Using Velocity-Based Training (VBT) for the Poor Performance Coach
There are so many great VBT products out there that are changing the sport performance game in Push, Tendo, Gym Aware, and others. The only problem is that some of these can be pretty pricey.
Aside from these products being high on price, they also require a knowledge base of data and technology to actually be able to understand what you are reading at first hand.
While having this type of discussion with multiple performance coaches, we agreed that “fast is fast”. However, the future of sport performance training tells us that this is not enough, and we need a way to measure this “fast” output.
I have been raised in an environment of creativity. What can I use in front of me to get the same task done?
Here is a table listed below on the different parts of the strength curve (taken from Driveline Baseball)
|% of 1RM||m/s||ft/s||…if distance = 3 ft|
|0-25% (Starting Strength)||> 1.3||4.2||0.71s|
|25-45% (Accelerative Strength)||1.3-1.1||4.2-3.6||0.71-0.83s|
|> 90% (Absolute Strength)||< 0.5||> 1.6||> 1.88s|
The only part that I added to this chart is the seconds column listed on the right. Great, we should be able to move 45-65% of our 1RM for 1 m/s speed, but what if we don’t have the technology to show us that we are moving within that zone?
This is where self research comes in!
Taking a distance of 3-feet into the equation, within the same example listed above, it should take us around 0.94-1.2 seconds to get the weight lifted against gravity. (This is only speculation based on my own research)

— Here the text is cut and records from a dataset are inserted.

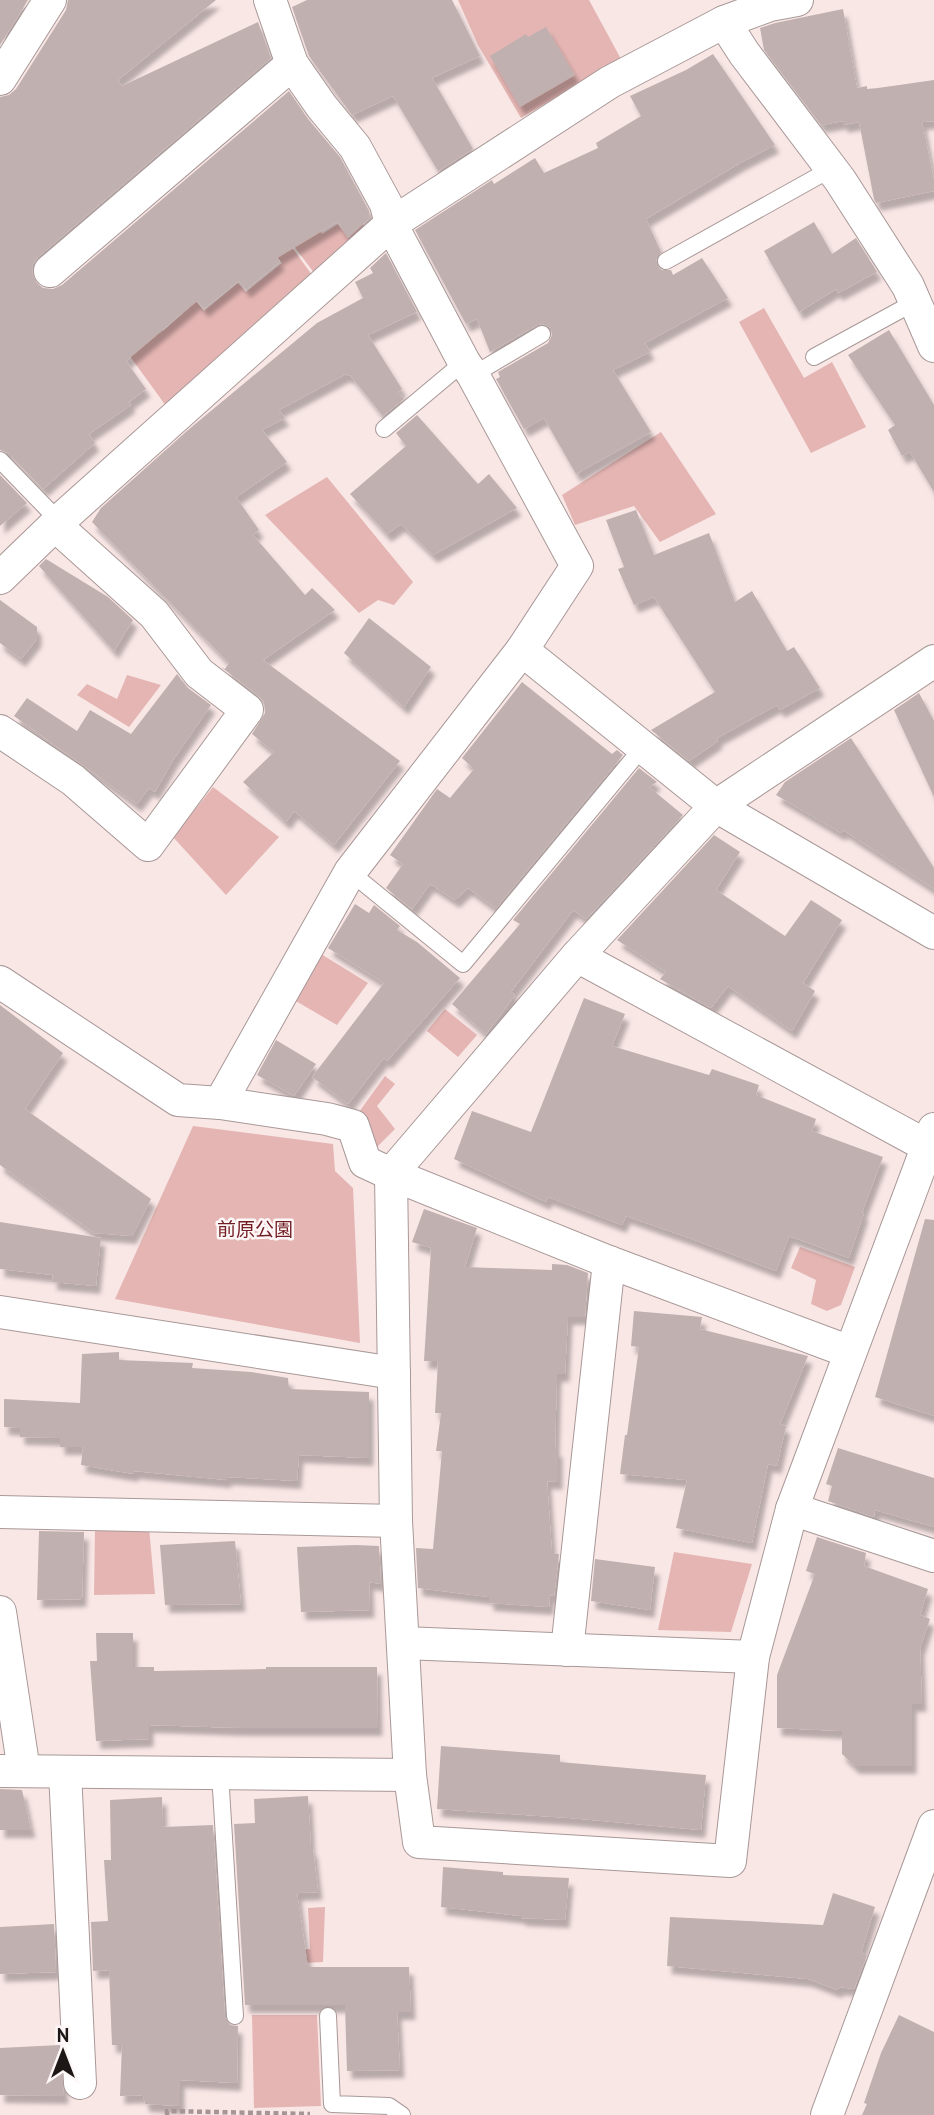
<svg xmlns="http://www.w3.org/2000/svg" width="934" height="2115" font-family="'PT Sans','Noto Sans JP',sans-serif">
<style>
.green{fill:#e4b5b3}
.building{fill:#c0b0af;filter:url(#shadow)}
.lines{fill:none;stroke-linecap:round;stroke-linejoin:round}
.service-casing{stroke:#a89897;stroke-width:18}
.minor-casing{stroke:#a89897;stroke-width:34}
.path{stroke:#a49695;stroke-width:4.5;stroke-dasharray:5 3.5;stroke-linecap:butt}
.service{stroke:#fff;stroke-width:16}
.minor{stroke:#fff;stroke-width:32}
.labels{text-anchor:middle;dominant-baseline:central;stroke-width:5;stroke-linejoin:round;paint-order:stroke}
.park-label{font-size:19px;fill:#731e24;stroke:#fef7f7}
</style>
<defs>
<filter id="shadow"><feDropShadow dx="4.5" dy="8" stdDeviation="2" flood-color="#0004"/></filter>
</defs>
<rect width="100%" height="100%" fill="#f9e7e6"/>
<g class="green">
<path d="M458,0H589L621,59L521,118L478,45Z"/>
<path d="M259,202L312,275L166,406L111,330L140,305L163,331L183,313L173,299L185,288L204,311L238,283L246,292L282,263L244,216Z"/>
<path d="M360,218L365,229L315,274L281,229L320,230L322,234L338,224L342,229Z"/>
<path d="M764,308L804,378L832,362L866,427L811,453L739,322Z"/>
<path d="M661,432L716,514L660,542L634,506L575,525L562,495Z"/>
<path d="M327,477L413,582L394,605L378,600L359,613L265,515Z"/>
<path d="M127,675L161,685L129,727L77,695L87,684L117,699Z"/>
<path d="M213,787L279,837L226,895L173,837Z"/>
<path d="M321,954L368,983L337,1025L294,1000Z"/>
<path d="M445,1009L477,1035L458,1057L427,1031Z"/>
<path d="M385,1076L395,1084L377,1106L395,1129L377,1147L359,1112Z"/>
<path d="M193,1126L333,1144L335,1171L353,1188L360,1343L115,1299Z"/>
<path d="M800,1247L855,1267L841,1305L827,1311L811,1304L816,1280L791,1268Z"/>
<path d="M95,1527H149L155,1594L94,1595Z"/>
<path d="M674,1552L752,1564L731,1632L658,1630Z"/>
<path d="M325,1907L323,1962L245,1966L246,1953L310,1949L308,1908Z"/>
<path d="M252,2015H317L321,2106L254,2108Z"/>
</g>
<g class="building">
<path d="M0,0H28L0,45Z"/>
<path d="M68,0H216L118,80L122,86L258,22L271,58L38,257L33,264L32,274L37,283L43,288L53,289L62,285L289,91L308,119L340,157L369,211L370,218L348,238L337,222L277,258L280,262L246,290L239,281L204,309L197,301L126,361L146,389L129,402L131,405L89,434L95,443L43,489L8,453L0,450V97L9,95L16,89L66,10Z"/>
<path d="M307,0H452L480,56L432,78L473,149L438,171L393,96L352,115L309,56L292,7Z"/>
<path d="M843,9L857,88L867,86V89L878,88L934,80V121L922,122L934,180V191L876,203L874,199L859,122L843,125V121L821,125L764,50L760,28L775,23Z"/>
<path d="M546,27L575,75L520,107L490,56L526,34L528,37Z"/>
<path d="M713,54L775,145L740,163L646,219L661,252L656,260L660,270H671L673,275L702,258L728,298L645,343L650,352L613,370L651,432L576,474L544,418L524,429L496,379L500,377L498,372L548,343L552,335L551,328L543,324L537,325L490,352L477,319L466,324L415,230L492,180L494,184L535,158L544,173L598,148L596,143L641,116L630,96L686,70Z"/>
<path d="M814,222L832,254L856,238L877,272L838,293L836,289L799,312L764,251Z"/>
<path d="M386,253L417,312L368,335L402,389L398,392L404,399L383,416L350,375L348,376L346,374L279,410L285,418L262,430L287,462L236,497L259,530L253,535L305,595L312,588L335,610L263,660L400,761L334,845L294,811L286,822L243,782L274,752L252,734L265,713L264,702L258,695L221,667L225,669L229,663L92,522L101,508L188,430L317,323L363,298L355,282L373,273L370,268Z"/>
<path d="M889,330L934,405V492L910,452L902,456L888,430L895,425L848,355Z"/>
<path d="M417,415L478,484L489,474L517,508L433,555L401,524L387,534L350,494L406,446L396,433Z"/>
<path d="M0,475L27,503L0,526Z"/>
<path d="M636,510L654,555L709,533L735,602L752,591L787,651L794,647L820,688L780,710L777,705L717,738L718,741L689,761L651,730L715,692L654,597L634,605L618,569L624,567L606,520Z"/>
<path d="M46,559L108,597L133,620L114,651L39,566Z"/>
<path d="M0,600L37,627V639L21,659L0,643Z"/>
<path d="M369,618L431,667L404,707L344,653Z"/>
<path d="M177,674L188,688L211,705L173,760L155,792L149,788L137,804L14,716L27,698L77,731L90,710L131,734Z"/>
<path d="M522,682L612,754L617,750L623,755L496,908L468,888L455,900L430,884L412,909L386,888L403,864L390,855L437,789L450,798L474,769L462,758Z"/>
<path d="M919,693L934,721V797L894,710Z"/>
<path d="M851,738L934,868V889L843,830L841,833L776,795L785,782Z"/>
<path d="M639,768L657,782L649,787L683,815L586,919L573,910L511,992L515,995L486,1034L452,1004L520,924L513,920Z"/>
<path d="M714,835L740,852L716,890L785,936L811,900L842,920L803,983L815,991L792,1031L728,986L711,1008L660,979L666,972L617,940Z"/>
<path d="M355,904L369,913L374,905L400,926L397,930L417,942L460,978L387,1061L384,1058L348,1104L312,1077L384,983L328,948Z"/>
<path d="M584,998L625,1014L612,1046L709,1075L712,1069L759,1085L756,1095L816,1119L812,1131L883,1157L862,1212L864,1213L849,1258L789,1236L776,1271L692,1239L626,1216L622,1225L548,1197L546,1202L454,1159L472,1111L531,1132Z"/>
<path d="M0,1005L63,1053L25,1109L151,1199L132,1236L94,1233L0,1165Z"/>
<path d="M276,1040L316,1064L294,1096L257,1075Z"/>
<path d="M424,1209L477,1228L465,1267L552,1270V1264L567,1265L588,1273L585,1317H568L565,1374H557L555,1449H558V1482L547,1481L552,1553L559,1554L554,1596L550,1595L549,1607L489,1603V1597L418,1588L416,1548L433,1549L442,1451H436L441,1413H435L438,1361H424L431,1248L412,1242Z"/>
<path d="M925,1219L934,1220V1416L875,1397Z"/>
<path d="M0,1222L101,1238L96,1286L52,1282L53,1275L0,1269Z"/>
<path d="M634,1311L702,1317L700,1329L808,1356L780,1424L786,1426L777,1466L768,1464L752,1543L676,1528L687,1480L620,1474L625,1435H627L639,1347L631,1346Z"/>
<path d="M119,1352V1360L193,1363L192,1368L251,1372L288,1378L289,1389L369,1392V1458L299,1455L297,1481L227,1477V1480L134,1471V1474L81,1465L83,1447H60V1438L20,1437V1428L4,1427V1399L80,1403L82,1354Z"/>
<path d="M838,1448L934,1478V1527L875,1510L874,1517L828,1501L832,1486L826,1484Z"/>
<path d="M39,1531L84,1532L82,1599L37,1600Z"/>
<path d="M817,1537L866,1553L864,1566L928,1589L920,1615L930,1619L920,1648L922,1704H912V1766H855L842,1754V1731L777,1728V1675L815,1574L806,1571Z"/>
<path d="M235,1541L241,1604L165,1605L160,1545Z"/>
<path d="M356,1545L379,1546L381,1584L369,1582L370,1610L301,1612L297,1547Z"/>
<path d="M595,1559L655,1567L650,1610L591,1601Z"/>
<path d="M96,1633H133V1667H154V1671L266,1669V1667H377L378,1728H241L149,1725V1739L96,1741L90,1661H97Z"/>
<path d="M441,1746L560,1755V1762L706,1775L701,1830L570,1818L437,1809Z"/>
<path d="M0,1789L22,1790L31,1830H0Z"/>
<path d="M308,1796L311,1849H313L318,1892L297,1893L308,1967H409L411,2012H397L400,2070L347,2071L345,2005H245L234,1824L255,1823L254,1799Z"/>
<path d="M162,1797L163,1827L213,1825L225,2017L230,2025L238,2026L237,2083L180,2080V2106L145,2104L143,2095L120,2096L122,2045H112L109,1970L93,1971L91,1922L108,1921L104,1860H111L110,1800Z"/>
<path d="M443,1867L503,1872V1875L569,1878L565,1920L521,1918V1916L441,1907Z"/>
<path d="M833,1893L875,1907L861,1953L867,1955L854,1989L840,1987L837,1990L808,1979L667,1966L670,1917L823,1925Z"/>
<path d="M54,1924L56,1972L0,1974V1927Z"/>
<path d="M899,2015L934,2032V2115H862L867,2104L864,2103L881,2053Z"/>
<path d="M60,2045L64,2096L0,2095V2048Z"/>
</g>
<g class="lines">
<g class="service-casing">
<g id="service">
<path d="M666,261L831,169"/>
<path d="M814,357L915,302"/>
<path d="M473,375L542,334"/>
<path d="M384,429L464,362"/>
<path d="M0,460L59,521"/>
<path d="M350,872L463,964L643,747"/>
<path d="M220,1773L235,2016"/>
<path d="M328,2016L332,2104L389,2106L402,2115"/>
</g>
</g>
<g class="minor-casing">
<g id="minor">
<path d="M270,0L292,64L322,107L355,147L386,204L391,224L464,362L473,375L577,566L522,650L716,806L934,933"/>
<path d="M724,22L744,53L840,180L908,286L934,346"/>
<path d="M0,79L50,0"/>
<path d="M50,271L292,64"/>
<path d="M0,578L59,521L391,224L610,82L724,22L770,5L797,0"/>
<path d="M934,661L716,806L577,956L391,1174L396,1521L410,1775L419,1842L730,1861L753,1657L792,1509L934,1129"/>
<path d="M0,731L73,780L148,845L247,710L199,673L154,614L55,525"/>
<path d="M577,956L927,1146"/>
<path d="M0,982L178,1100L220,1103L350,872L522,650"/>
<path d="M220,1103L327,1119L353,1126L365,1162L391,1174L609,1262L850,1352"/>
<path d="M0,1312L394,1373"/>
<path d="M792,1509L934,1556"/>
<path d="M0,1512L396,1521"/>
<path d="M0,1612L24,1771"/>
<path d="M403,1643L753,1657"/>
<path d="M567,1650L609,1262"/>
<path d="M0,1771L410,1775"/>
<path d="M65,1772L80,2083"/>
<path d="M827,2115L934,1826"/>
</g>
</g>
<path class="path" d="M167,2115V2111L310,2114"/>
<use href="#service" class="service"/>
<use href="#minor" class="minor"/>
</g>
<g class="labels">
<g class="park-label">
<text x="255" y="1229">前原公園</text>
</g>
</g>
<g transform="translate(63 2052)" stroke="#fef7f7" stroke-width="5" paint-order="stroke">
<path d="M0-5L12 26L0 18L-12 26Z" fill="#1d1716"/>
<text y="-10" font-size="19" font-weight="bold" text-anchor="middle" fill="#1d1716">N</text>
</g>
</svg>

This is a great way for us to create an athletic profile. For example, one athlete might thrive in the 45-65% zone for power training, yet they move exceptionally slower than average once they get into the 85% zone.

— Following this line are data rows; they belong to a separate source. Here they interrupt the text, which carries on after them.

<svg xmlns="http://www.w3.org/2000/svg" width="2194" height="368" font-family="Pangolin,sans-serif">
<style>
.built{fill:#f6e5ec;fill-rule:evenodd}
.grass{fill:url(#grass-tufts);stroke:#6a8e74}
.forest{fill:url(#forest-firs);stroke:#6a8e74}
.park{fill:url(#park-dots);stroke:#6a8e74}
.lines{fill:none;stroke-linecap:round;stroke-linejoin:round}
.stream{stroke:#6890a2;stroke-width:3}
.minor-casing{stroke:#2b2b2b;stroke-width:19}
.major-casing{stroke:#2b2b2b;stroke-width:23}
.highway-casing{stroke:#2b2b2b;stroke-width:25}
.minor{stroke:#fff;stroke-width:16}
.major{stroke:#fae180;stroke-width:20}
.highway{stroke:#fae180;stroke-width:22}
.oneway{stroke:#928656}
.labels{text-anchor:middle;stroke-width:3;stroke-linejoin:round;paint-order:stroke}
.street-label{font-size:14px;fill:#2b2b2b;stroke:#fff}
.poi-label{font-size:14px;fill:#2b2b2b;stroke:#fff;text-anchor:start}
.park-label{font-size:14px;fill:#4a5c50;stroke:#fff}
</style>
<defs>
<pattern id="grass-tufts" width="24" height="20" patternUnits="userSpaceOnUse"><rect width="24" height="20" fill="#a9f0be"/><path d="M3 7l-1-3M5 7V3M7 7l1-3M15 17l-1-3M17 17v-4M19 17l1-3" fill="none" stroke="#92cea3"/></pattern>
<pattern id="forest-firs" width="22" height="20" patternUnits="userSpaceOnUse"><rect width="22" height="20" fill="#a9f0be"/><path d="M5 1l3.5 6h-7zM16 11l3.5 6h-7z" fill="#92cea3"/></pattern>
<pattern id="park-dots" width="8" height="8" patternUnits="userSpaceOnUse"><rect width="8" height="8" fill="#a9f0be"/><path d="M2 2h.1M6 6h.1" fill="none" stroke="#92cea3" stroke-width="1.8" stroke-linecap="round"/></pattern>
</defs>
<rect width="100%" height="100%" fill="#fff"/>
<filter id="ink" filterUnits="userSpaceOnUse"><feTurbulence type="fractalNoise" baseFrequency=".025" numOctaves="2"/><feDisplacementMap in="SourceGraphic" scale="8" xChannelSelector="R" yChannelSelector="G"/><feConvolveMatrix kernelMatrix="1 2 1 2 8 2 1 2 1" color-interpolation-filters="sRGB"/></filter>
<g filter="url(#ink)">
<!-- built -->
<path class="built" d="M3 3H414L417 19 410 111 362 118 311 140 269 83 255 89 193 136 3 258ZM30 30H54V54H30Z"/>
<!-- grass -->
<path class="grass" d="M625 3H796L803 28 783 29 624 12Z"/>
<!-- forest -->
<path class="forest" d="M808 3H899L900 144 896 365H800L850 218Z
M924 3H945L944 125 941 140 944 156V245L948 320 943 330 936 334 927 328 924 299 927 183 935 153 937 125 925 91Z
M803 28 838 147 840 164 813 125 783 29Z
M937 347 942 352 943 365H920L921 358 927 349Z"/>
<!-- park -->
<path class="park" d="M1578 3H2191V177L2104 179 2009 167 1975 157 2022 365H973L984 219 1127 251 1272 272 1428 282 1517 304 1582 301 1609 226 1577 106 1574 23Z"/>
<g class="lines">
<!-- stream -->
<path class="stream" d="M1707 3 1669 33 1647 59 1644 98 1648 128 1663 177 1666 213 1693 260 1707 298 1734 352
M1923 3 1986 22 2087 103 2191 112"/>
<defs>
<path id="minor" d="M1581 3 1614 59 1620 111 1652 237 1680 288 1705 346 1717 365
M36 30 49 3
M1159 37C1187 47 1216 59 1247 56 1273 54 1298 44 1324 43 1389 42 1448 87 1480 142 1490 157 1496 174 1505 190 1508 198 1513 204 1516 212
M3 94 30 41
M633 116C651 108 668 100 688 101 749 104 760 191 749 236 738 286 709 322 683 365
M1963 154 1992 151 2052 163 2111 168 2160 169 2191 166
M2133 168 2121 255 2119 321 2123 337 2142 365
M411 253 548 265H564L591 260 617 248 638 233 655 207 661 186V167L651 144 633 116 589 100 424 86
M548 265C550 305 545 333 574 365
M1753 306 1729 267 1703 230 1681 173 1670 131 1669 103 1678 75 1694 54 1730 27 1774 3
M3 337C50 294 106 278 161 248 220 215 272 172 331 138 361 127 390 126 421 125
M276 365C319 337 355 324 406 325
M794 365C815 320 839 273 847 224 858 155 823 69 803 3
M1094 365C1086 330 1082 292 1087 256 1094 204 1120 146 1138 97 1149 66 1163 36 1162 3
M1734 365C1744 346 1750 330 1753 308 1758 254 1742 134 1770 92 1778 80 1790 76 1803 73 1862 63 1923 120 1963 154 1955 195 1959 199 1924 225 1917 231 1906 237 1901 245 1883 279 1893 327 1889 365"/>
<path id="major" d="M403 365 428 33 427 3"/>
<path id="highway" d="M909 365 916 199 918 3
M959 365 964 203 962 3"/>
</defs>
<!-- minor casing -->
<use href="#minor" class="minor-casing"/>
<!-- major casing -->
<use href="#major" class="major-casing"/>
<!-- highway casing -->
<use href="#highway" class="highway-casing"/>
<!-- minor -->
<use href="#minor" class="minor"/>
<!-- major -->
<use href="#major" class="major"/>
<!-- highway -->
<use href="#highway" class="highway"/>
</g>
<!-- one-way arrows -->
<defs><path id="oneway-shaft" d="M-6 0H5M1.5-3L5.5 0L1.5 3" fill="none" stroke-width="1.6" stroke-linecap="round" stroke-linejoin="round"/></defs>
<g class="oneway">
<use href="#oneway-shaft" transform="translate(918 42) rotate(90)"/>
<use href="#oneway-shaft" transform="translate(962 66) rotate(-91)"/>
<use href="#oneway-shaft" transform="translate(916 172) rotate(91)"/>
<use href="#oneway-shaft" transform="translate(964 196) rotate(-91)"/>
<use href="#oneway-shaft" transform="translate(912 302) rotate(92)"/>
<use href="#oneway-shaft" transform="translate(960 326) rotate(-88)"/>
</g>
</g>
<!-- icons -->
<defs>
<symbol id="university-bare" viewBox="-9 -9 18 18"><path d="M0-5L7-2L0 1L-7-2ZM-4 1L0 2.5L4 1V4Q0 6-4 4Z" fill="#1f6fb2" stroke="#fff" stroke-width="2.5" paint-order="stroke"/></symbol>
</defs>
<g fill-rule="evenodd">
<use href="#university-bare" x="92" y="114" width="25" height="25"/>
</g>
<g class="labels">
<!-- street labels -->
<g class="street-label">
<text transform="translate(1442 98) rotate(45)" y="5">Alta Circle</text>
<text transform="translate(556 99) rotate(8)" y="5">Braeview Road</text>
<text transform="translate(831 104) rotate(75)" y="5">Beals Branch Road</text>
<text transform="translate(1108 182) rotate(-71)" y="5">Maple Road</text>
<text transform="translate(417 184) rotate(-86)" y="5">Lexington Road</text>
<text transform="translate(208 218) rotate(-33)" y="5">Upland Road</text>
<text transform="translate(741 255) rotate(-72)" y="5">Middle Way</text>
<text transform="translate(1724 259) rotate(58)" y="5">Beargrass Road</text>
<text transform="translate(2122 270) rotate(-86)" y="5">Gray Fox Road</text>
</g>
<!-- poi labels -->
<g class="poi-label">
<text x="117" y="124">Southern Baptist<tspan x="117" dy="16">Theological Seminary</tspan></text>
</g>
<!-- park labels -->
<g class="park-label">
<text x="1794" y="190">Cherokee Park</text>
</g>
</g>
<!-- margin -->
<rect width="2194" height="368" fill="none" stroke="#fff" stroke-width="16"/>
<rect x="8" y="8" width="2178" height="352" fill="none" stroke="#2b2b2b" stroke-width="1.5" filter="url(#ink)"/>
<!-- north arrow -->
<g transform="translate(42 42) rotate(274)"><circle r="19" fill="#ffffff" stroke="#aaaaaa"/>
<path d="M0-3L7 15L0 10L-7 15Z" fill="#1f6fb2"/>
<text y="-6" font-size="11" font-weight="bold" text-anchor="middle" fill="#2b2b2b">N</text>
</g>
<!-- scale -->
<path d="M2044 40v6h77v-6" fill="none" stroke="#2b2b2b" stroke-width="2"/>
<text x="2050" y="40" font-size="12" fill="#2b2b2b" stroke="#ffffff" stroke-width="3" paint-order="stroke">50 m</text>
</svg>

Throwing a baseball and swinging a bat are in the starting strength zone since they occur in the blink of an eye. Since they are getting these true speed qualities on the field, during the season, we want to really prioritize that speed-strength (45-65%) end of the continuum.
In the same 45-65% example, let’s say we know that it should take the athlete no more than 1.2 seconds (again, speculation) to get the weight off the ground during the concentric phase of the lift. If they are well above that range, we know that we are dealing with fatigue, and this is when we will auto-regulate the volume that we do.
Yes, weights are still moving fast, but in the off-season we did SO MUCH lifting and med ball throws and sprints and volume was crazy high and work capacity was being pushed.
Now, we want to dial back a little bit and cut down the total volume of work, and trying to stay within a “zone” during a lift definitely slows down the total tempo of the training session for the day.
Last but not least, this leaves me to talk about the Tri-Phasic training model, and why this becomes important to still utilize during the season along with VBT.
For the most part, we eliminate the eccentric portion of some exercises to allow for total concentric output while limiting fatigue and soreness. However, eccentric strength still needs to be monitored.
If we are deadlifting, we can achieve the same result with different speed zones and phases of movement. We can perform a 65% deadlift while still controlling the weight on the way down, OR we can do a 45% deadlift focusing on power output while dropping the weight at the top.
Again, it all comes down to athlete readiness. Let’s get some research and numbers together during in-season lifts and try to collaborate on what works and doesn’t work, since this is a fairly new concept for those coaches who don’t have the fancy technology, including myself.